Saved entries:
━━━━

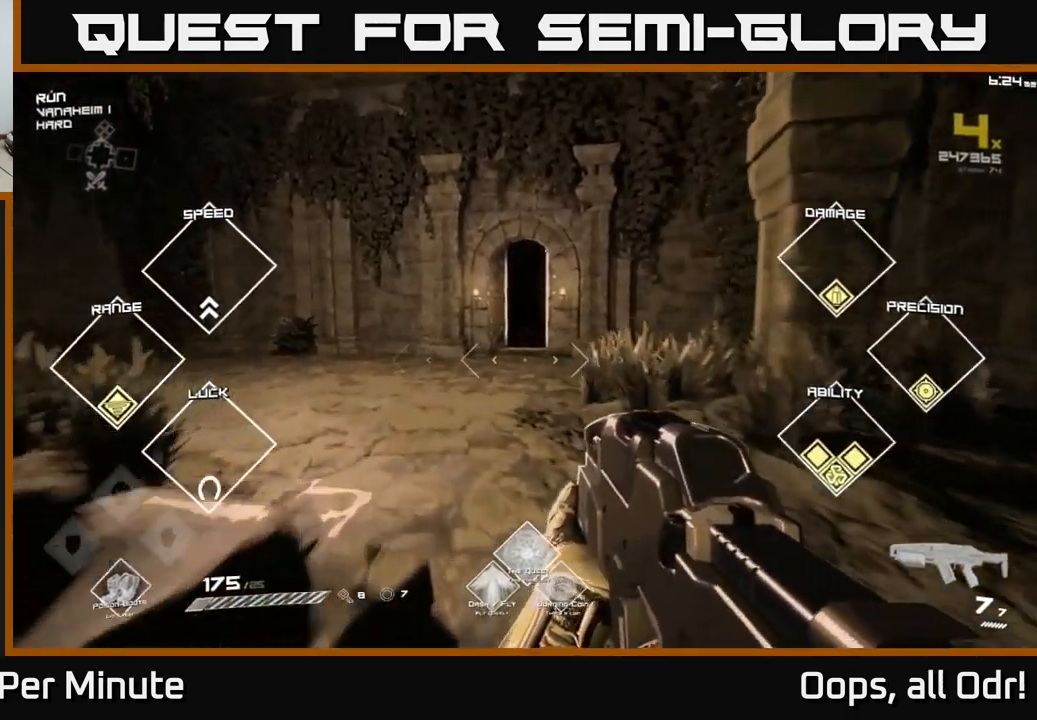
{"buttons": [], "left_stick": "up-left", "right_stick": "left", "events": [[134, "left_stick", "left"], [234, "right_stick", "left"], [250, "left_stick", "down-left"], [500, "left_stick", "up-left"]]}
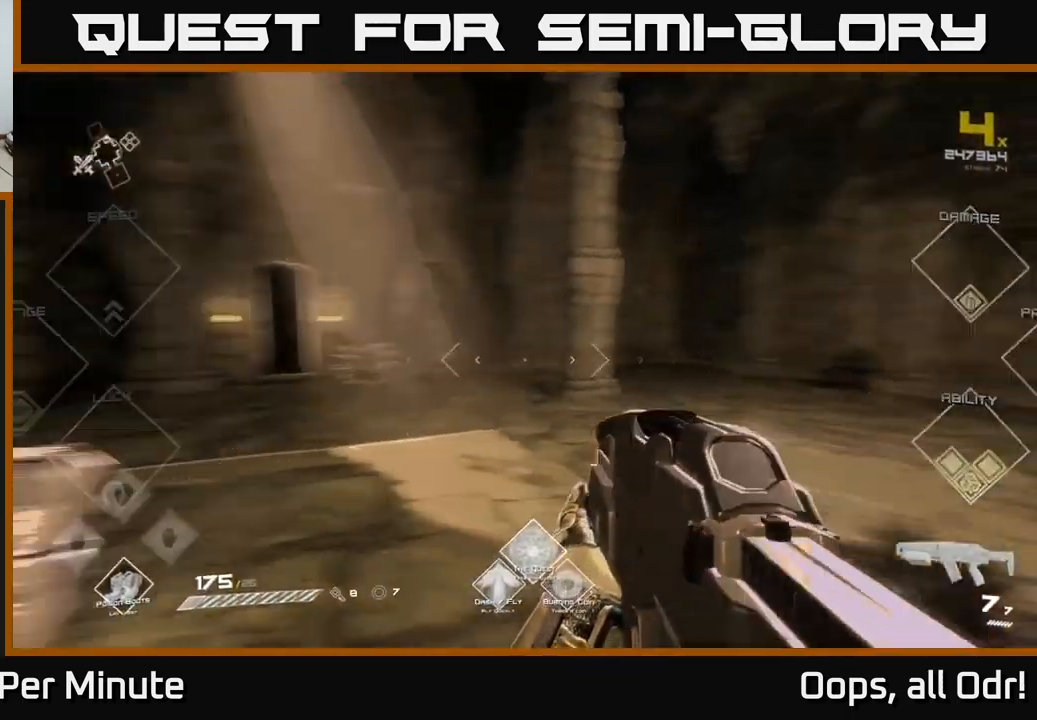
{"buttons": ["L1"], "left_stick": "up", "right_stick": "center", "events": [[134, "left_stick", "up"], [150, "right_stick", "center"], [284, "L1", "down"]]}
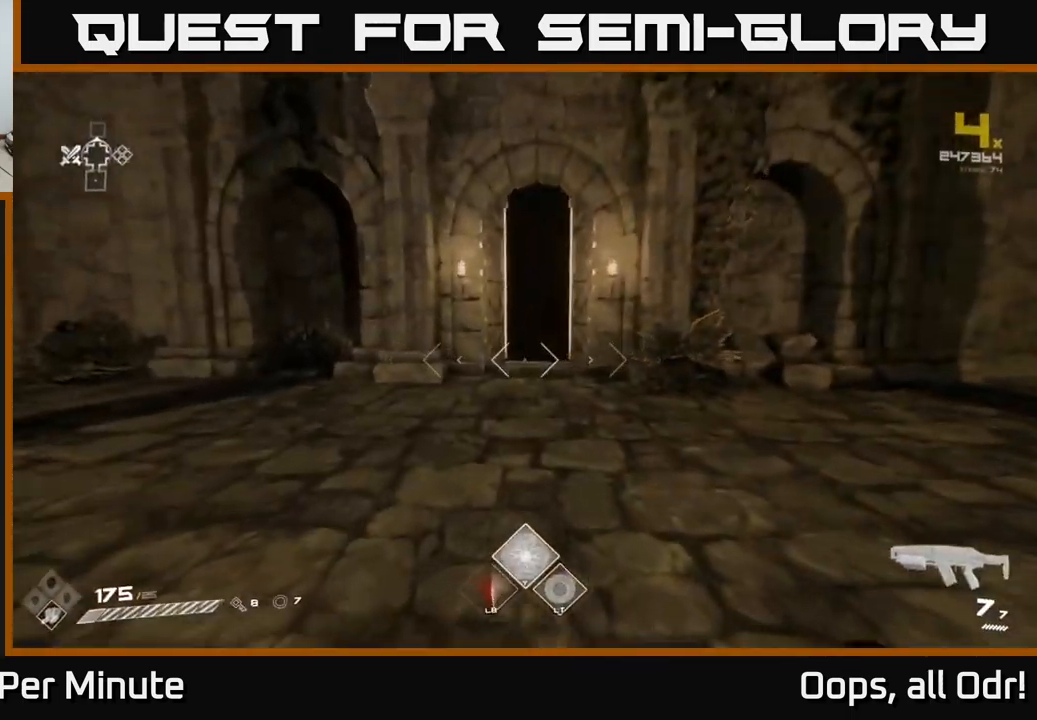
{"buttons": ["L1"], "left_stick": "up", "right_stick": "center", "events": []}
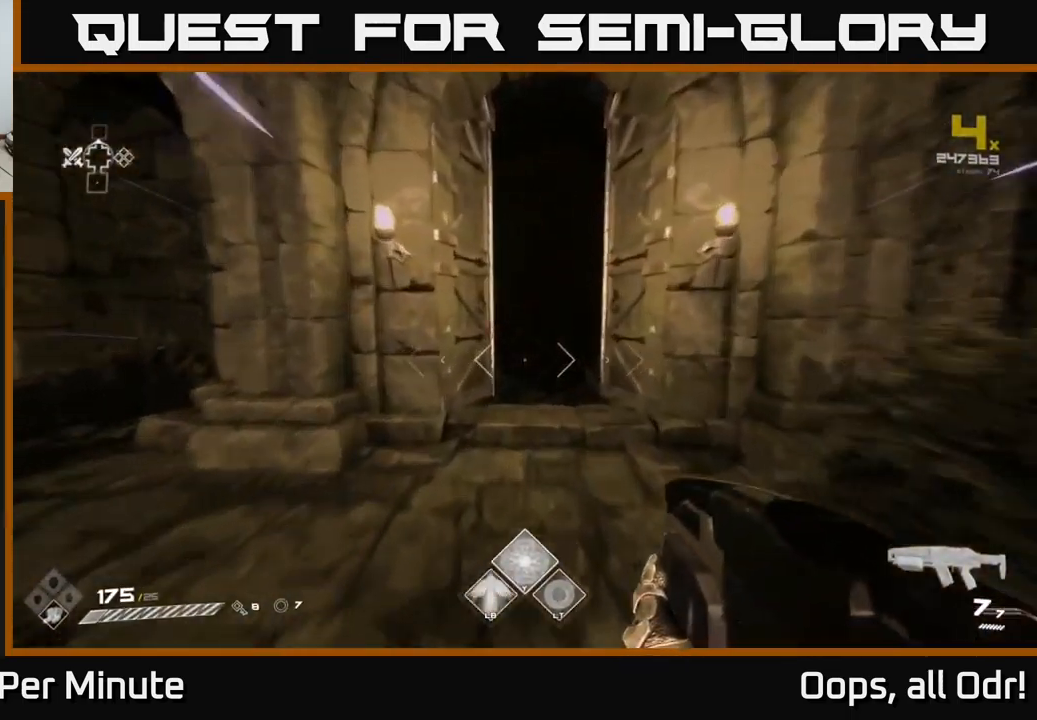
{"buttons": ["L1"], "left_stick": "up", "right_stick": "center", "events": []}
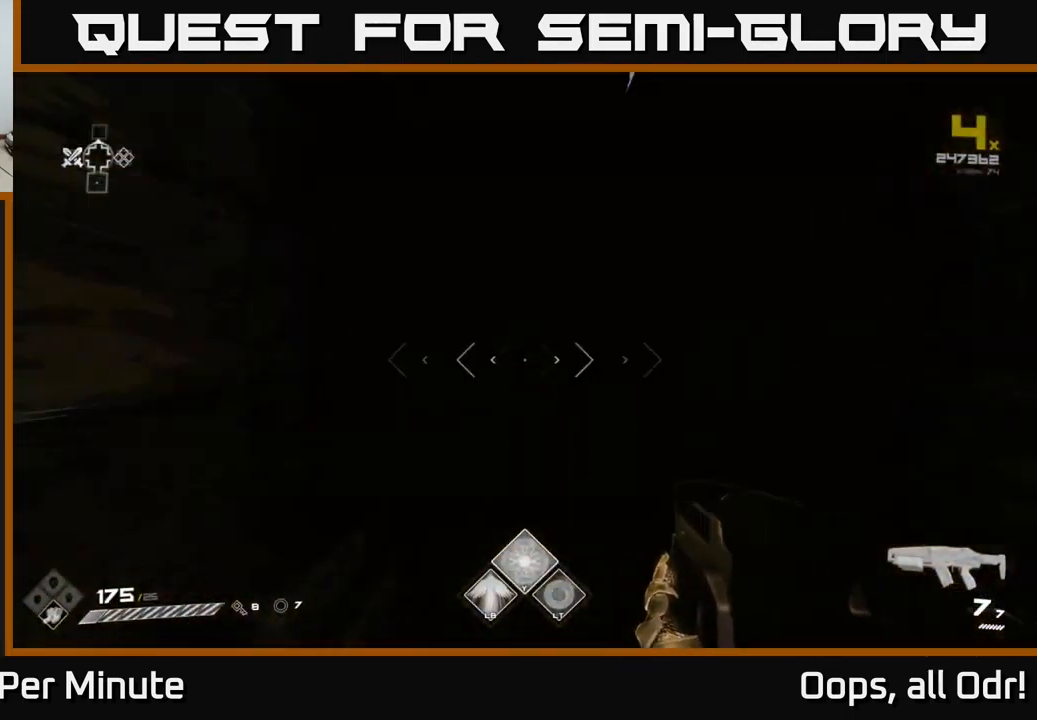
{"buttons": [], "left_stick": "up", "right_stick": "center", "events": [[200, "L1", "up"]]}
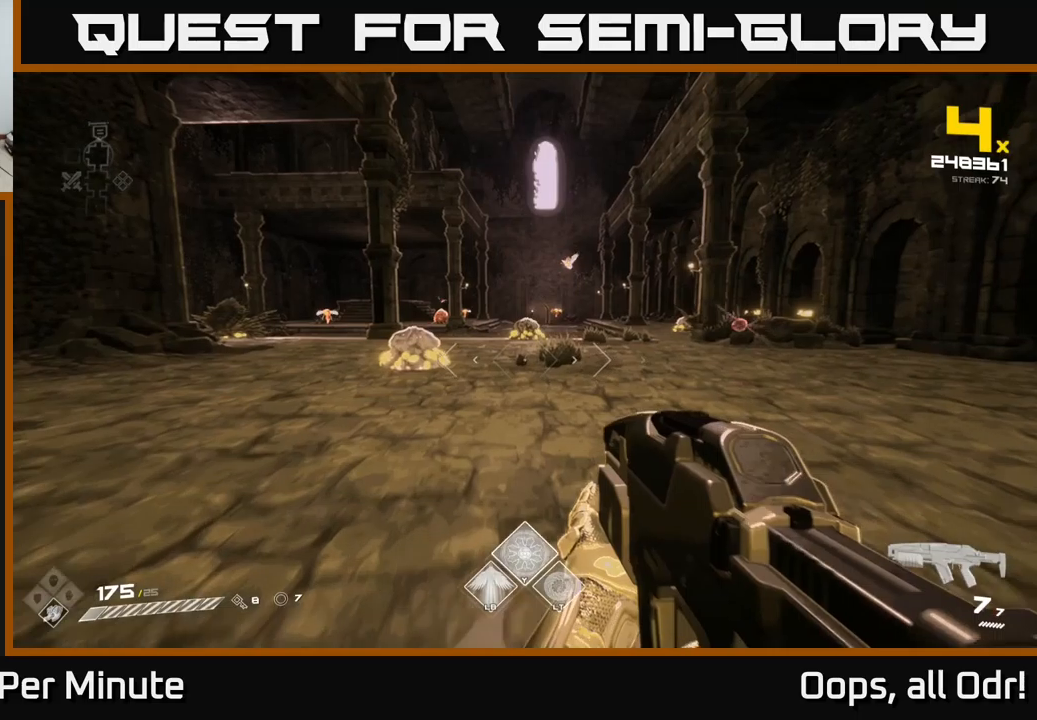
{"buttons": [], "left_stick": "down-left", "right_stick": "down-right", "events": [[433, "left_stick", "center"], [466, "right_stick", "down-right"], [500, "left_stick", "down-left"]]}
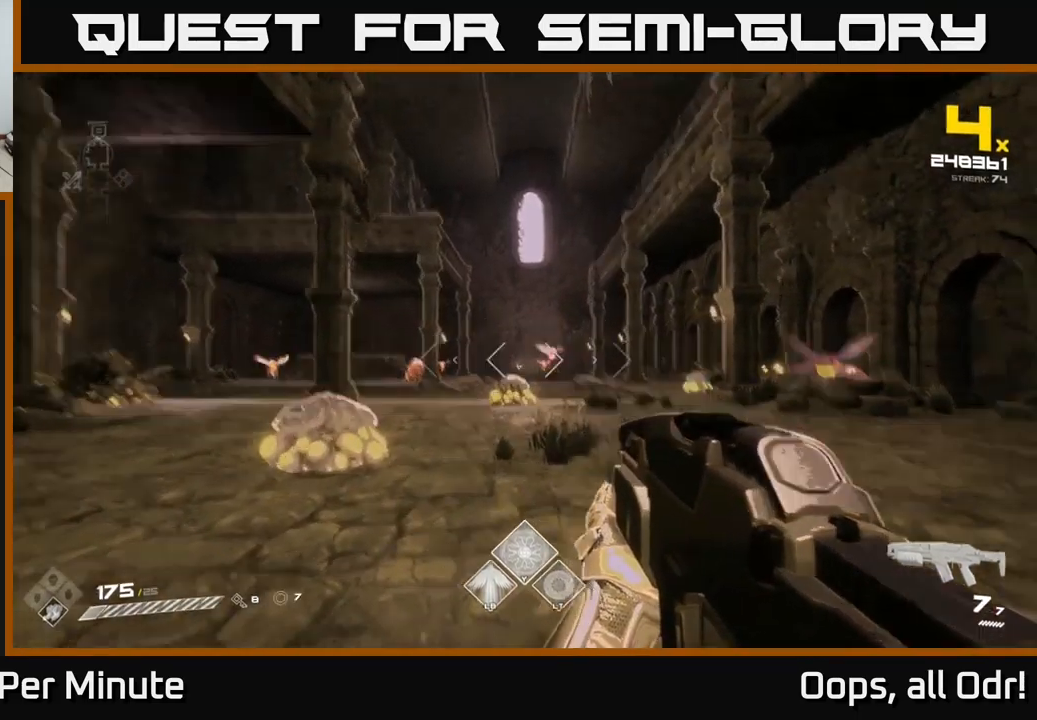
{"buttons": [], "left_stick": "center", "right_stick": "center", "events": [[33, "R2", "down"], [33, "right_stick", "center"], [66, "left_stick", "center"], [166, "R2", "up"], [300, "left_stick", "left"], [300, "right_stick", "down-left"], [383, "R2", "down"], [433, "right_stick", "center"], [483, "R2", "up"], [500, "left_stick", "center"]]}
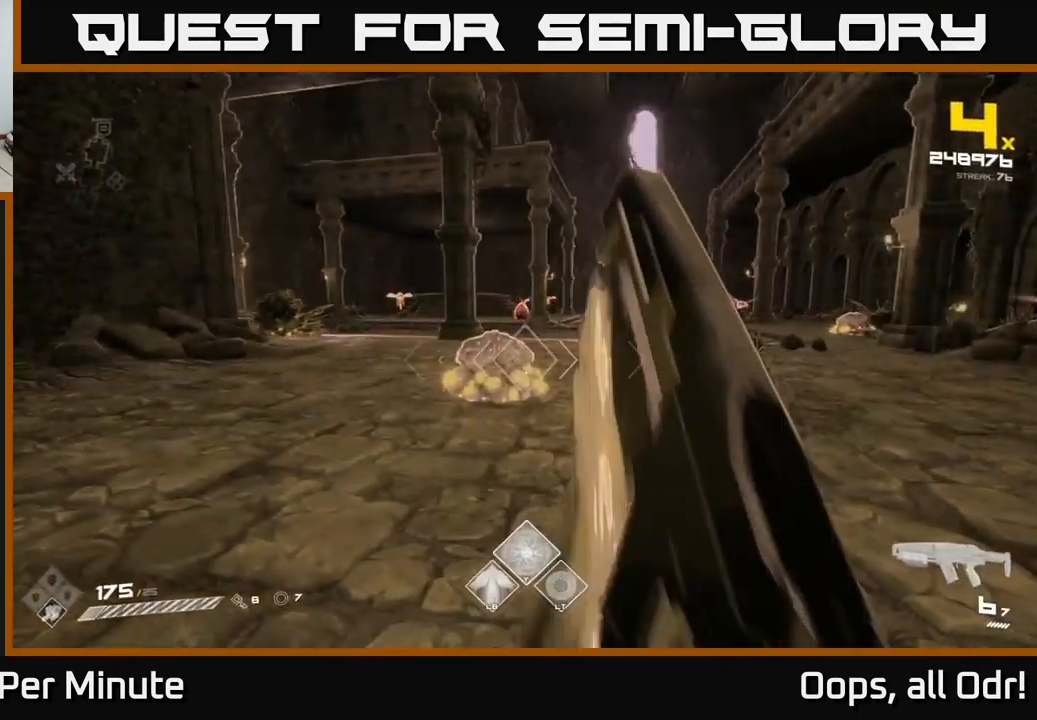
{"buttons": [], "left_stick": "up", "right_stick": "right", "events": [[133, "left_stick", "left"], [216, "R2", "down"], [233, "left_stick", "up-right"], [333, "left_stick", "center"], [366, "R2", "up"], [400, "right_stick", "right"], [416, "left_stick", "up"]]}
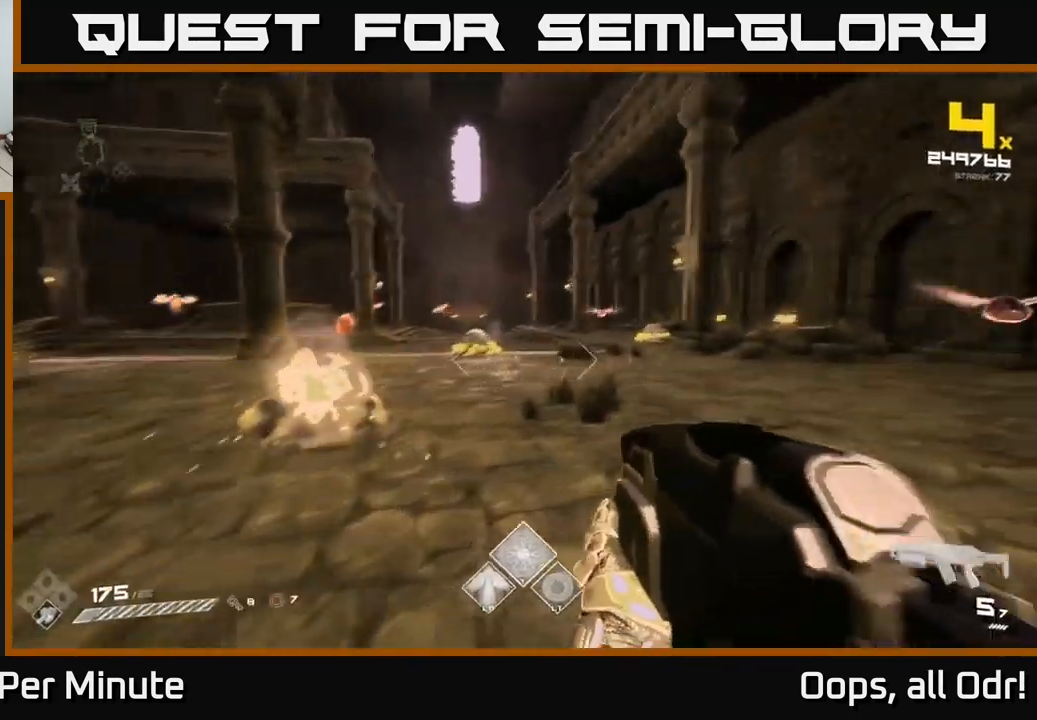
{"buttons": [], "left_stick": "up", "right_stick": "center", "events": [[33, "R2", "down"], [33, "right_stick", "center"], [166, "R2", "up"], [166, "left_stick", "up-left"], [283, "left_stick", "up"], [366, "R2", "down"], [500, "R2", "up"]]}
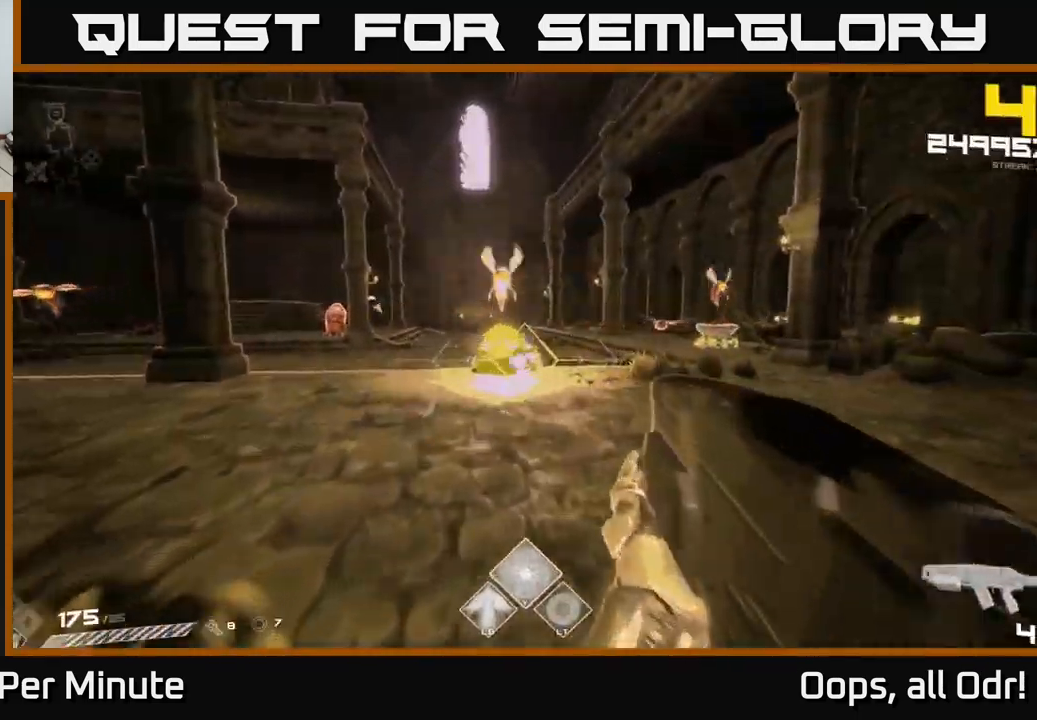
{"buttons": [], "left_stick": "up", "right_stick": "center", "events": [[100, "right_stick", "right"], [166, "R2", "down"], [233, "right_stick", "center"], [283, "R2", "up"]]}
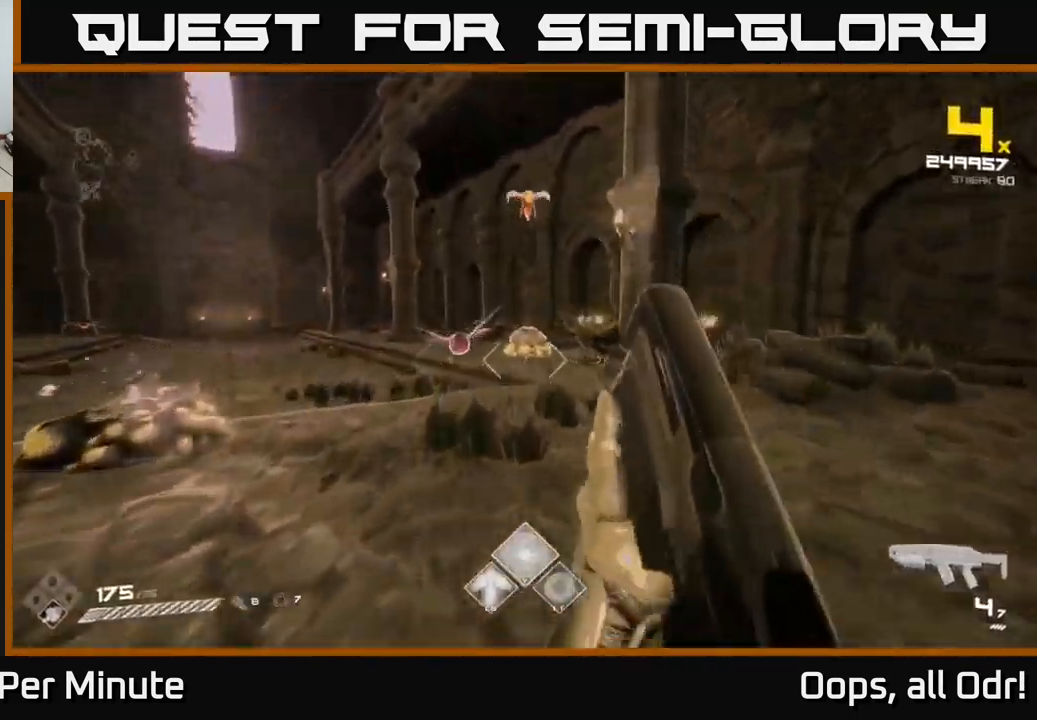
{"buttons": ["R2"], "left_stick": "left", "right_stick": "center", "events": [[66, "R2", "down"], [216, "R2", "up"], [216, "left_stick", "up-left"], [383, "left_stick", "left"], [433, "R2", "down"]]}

━━━━

Only an exact, picture-free copy of the entries counts as the answer.

{"buttons": [], "left_stick": "up-left", "right_stick": "left", "events": [[134, "left_stick", "left"], [234, "right_stick", "left"], [250, "left_stick", "down-left"], [500, "left_stick", "up-left"]]}
{"buttons": ["L1"], "left_stick": "up", "right_stick": "center", "events": [[134, "left_stick", "up"], [150, "right_stick", "center"], [284, "L1", "down"]]}
{"buttons": ["L1"], "left_stick": "up", "right_stick": "center", "events": []}
{"buttons": ["L1"], "left_stick": "up", "right_stick": "center", "events": []}
{"buttons": [], "left_stick": "up", "right_stick": "center", "events": [[200, "L1", "up"]]}
{"buttons": [], "left_stick": "down-left", "right_stick": "down-right", "events": [[433, "left_stick", "center"], [466, "right_stick", "down-right"], [500, "left_stick", "down-left"]]}
{"buttons": [], "left_stick": "center", "right_stick": "center", "events": [[33, "R2", "down"], [33, "right_stick", "center"], [66, "left_stick", "center"], [166, "R2", "up"], [300, "left_stick", "left"], [300, "right_stick", "down-left"], [383, "R2", "down"], [433, "right_stick", "center"], [483, "R2", "up"], [500, "left_stick", "center"]]}
{"buttons": [], "left_stick": "up", "right_stick": "right", "events": [[133, "left_stick", "left"], [216, "R2", "down"], [233, "left_stick", "up-right"], [333, "left_stick", "center"], [366, "R2", "up"], [400, "right_stick", "right"], [416, "left_stick", "up"]]}
{"buttons": [], "left_stick": "up", "right_stick": "center", "events": [[33, "R2", "down"], [33, "right_stick", "center"], [166, "R2", "up"], [166, "left_stick", "up-left"], [283, "left_stick", "up"], [366, "R2", "down"], [500, "R2", "up"]]}
{"buttons": [], "left_stick": "up", "right_stick": "center", "events": [[100, "right_stick", "right"], [166, "R2", "down"], [233, "right_stick", "center"], [283, "R2", "up"]]}
{"buttons": ["R2"], "left_stick": "left", "right_stick": "center", "events": [[66, "R2", "down"], [216, "R2", "up"], [216, "left_stick", "up-left"], [383, "left_stick", "left"], [433, "R2", "down"]]}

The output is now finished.